--- REQUIRED TASKS ---
1 > In the article on car buyers' rights, which act did the Consumer Rights Act replace?
2 > From the article on car buyers' rights, reproduce everything from "Many car buyers" down to "Act in 2015.".

--- SUPPLIED TEXT ---
[Start]
Published 23 December 2016

Many car buyers still don’t recognise their ‘right to reject’ a new or used car within six months, despite the introduction of the Consumer Rights Act in 2015.

The act came into effect in October last year, replacing the Sale of Goods Act. At the time it was reported that a third of people hadn't even heard of it. Judging by the number of questions we receive on a daily basis about returning faulty or not-as-advertised cars, it appears that many buyers are still not aware of where they stand.

The relatively new act was intended to simplify and modernise the law, with an aim to make shopping rights clearer for consumers. Much like the Sale of Goods Act, a product must be of satisfactory quality, as advertised and fit for purpose.

What does the law mean for you as a consumer?

As a consumer it means that your rights to return faulty or wrongfully advertised products for refunds, repairs and replacements are stronger than ever before.

This law applies to any product bought within the UK, however it is of particular interest to car buyers because they are significantly more financially impacted when they purchase a car and then things go wrong.

What qualifies as a reason to reject a vehicle?
[End]
--- EXTRACTED RECORDS ---
[Start]
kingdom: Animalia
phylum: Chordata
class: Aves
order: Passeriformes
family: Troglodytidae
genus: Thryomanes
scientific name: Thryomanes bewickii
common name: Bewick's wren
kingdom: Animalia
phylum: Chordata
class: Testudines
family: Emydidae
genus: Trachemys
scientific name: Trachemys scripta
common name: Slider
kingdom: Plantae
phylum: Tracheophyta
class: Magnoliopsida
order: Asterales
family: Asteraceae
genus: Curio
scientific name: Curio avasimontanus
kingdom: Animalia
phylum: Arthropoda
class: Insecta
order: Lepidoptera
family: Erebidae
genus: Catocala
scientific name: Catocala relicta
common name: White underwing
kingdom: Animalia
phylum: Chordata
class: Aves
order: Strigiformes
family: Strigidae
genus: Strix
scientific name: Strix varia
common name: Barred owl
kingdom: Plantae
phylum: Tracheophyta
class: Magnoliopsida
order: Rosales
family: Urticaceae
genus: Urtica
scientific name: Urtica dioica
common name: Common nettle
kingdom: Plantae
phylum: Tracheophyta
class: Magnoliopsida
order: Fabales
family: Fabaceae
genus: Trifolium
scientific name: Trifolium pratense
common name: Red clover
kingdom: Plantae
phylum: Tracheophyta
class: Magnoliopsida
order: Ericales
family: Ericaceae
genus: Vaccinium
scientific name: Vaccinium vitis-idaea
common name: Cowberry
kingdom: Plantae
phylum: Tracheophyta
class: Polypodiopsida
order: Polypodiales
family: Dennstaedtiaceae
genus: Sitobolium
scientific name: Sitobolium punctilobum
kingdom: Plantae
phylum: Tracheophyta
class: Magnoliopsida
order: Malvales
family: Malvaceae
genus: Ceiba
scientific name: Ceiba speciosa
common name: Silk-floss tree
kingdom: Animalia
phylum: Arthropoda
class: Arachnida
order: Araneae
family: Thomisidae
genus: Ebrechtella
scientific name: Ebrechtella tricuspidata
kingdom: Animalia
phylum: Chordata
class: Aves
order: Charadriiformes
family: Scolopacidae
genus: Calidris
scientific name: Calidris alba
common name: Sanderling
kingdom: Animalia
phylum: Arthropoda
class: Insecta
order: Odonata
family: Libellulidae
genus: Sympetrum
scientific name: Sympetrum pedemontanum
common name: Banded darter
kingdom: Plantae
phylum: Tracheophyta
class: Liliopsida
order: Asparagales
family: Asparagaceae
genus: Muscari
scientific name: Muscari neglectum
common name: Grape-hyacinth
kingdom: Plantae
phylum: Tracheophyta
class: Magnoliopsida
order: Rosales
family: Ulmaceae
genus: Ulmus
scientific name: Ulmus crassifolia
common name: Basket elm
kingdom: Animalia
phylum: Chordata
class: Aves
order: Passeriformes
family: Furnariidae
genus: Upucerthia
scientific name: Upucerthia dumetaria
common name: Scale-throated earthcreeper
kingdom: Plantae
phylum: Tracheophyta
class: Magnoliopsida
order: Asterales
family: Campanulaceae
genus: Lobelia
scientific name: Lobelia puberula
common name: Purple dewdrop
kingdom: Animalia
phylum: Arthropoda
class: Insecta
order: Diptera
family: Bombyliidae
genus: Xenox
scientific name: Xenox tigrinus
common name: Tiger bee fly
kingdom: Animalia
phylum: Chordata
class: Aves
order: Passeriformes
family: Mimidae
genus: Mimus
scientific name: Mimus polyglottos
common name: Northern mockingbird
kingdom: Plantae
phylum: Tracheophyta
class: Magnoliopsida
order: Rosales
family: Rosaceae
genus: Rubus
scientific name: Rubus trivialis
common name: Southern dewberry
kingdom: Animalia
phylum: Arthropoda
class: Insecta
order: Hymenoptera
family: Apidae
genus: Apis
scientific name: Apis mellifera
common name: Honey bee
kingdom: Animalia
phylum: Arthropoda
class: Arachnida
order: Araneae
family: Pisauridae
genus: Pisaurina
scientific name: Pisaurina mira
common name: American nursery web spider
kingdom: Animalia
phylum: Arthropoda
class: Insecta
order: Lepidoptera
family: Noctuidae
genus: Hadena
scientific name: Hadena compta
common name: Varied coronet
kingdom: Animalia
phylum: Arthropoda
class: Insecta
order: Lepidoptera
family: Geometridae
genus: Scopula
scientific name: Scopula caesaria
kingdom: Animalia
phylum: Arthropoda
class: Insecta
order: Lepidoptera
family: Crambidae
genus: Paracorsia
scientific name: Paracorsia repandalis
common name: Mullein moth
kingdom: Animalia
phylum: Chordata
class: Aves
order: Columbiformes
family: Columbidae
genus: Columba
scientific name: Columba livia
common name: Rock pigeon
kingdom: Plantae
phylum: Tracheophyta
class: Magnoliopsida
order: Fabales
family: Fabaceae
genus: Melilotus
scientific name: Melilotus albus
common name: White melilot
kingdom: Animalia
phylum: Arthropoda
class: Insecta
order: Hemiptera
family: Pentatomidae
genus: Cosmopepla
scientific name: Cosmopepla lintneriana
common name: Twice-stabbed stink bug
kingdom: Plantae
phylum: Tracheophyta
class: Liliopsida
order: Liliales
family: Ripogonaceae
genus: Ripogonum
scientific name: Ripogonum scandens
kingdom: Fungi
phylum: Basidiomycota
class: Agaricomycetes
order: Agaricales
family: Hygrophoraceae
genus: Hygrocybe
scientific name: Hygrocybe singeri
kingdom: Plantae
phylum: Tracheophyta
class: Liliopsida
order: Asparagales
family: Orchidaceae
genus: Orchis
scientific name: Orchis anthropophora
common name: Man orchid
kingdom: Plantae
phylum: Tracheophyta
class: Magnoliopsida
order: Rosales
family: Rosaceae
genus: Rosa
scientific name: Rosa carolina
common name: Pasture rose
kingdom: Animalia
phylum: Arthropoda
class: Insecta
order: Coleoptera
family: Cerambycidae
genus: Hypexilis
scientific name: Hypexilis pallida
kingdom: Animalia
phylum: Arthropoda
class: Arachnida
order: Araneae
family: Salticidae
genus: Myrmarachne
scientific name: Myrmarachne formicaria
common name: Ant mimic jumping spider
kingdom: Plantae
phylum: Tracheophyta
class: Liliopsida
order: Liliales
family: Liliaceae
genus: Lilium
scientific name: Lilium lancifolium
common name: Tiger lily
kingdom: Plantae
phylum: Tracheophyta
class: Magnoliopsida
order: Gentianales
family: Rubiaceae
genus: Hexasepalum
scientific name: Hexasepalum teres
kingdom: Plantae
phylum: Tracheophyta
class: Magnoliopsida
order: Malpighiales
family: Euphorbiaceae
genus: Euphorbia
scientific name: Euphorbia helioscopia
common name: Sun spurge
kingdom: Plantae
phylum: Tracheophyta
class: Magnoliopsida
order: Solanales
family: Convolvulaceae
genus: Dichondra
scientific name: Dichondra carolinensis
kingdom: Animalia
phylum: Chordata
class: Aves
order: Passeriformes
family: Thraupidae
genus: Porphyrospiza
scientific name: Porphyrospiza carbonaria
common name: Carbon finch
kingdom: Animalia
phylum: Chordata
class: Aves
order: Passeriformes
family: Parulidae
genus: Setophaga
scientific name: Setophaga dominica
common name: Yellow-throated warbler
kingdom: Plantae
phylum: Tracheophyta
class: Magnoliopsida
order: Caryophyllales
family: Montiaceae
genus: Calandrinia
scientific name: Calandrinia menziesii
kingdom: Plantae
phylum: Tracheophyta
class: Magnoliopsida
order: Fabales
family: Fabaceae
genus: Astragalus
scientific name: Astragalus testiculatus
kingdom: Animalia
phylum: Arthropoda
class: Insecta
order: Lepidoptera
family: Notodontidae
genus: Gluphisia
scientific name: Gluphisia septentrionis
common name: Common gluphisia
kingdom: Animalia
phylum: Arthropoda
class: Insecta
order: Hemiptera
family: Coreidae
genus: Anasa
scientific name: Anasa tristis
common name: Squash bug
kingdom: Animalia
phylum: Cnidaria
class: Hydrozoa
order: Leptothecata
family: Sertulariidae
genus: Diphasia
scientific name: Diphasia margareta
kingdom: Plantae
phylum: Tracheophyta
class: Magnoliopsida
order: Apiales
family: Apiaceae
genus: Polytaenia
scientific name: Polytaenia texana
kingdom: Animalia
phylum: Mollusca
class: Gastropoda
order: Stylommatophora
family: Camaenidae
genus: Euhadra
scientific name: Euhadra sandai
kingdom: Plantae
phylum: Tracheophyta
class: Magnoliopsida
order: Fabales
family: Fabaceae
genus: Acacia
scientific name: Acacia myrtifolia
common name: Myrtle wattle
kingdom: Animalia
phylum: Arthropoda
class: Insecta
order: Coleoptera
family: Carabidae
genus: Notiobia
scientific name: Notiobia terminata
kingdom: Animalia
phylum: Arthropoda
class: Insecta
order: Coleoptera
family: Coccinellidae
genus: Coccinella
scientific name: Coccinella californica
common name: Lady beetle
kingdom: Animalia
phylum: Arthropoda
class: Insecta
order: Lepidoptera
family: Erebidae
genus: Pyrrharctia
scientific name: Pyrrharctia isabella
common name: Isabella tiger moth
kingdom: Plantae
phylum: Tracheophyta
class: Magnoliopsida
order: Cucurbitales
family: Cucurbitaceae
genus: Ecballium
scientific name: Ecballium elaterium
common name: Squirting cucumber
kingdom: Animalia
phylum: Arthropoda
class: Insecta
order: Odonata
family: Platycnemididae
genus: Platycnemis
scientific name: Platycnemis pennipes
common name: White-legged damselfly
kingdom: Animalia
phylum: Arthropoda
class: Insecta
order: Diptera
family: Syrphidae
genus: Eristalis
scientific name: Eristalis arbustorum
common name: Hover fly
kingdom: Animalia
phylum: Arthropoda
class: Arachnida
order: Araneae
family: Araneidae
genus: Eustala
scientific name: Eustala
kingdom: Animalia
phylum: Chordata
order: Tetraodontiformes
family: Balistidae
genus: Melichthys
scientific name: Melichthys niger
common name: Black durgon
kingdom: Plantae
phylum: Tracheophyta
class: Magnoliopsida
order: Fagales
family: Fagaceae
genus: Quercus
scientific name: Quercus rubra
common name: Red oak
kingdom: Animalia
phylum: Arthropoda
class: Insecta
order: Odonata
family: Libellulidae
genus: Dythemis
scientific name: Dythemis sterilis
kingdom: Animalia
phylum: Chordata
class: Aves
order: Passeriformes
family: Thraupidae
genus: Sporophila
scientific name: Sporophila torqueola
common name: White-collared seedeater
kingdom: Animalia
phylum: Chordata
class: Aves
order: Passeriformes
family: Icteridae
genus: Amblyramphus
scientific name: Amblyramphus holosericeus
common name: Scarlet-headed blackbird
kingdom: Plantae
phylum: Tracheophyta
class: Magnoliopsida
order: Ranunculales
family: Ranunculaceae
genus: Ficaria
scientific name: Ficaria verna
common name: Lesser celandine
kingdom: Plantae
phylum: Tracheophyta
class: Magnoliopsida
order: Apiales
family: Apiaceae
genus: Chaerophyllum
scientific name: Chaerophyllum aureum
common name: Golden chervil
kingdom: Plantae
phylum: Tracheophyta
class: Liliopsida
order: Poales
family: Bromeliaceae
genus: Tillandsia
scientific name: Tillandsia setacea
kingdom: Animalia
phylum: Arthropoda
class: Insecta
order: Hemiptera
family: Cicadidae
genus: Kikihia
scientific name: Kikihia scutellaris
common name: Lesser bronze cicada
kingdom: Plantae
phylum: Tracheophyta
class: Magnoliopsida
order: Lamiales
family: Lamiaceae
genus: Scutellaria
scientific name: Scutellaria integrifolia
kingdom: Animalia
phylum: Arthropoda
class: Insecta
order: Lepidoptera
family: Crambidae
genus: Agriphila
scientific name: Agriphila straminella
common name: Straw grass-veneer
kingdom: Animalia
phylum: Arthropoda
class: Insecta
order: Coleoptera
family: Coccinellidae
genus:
[End]
--- RESPONSES TO THE EXERCISE ---
1 > The Sale of Goods Act.

2 >
Many car buyers still don’t recognise their ‘right to reject’ a new or used car within six months, despite the introduction of the Consumer Rights Act in 2015.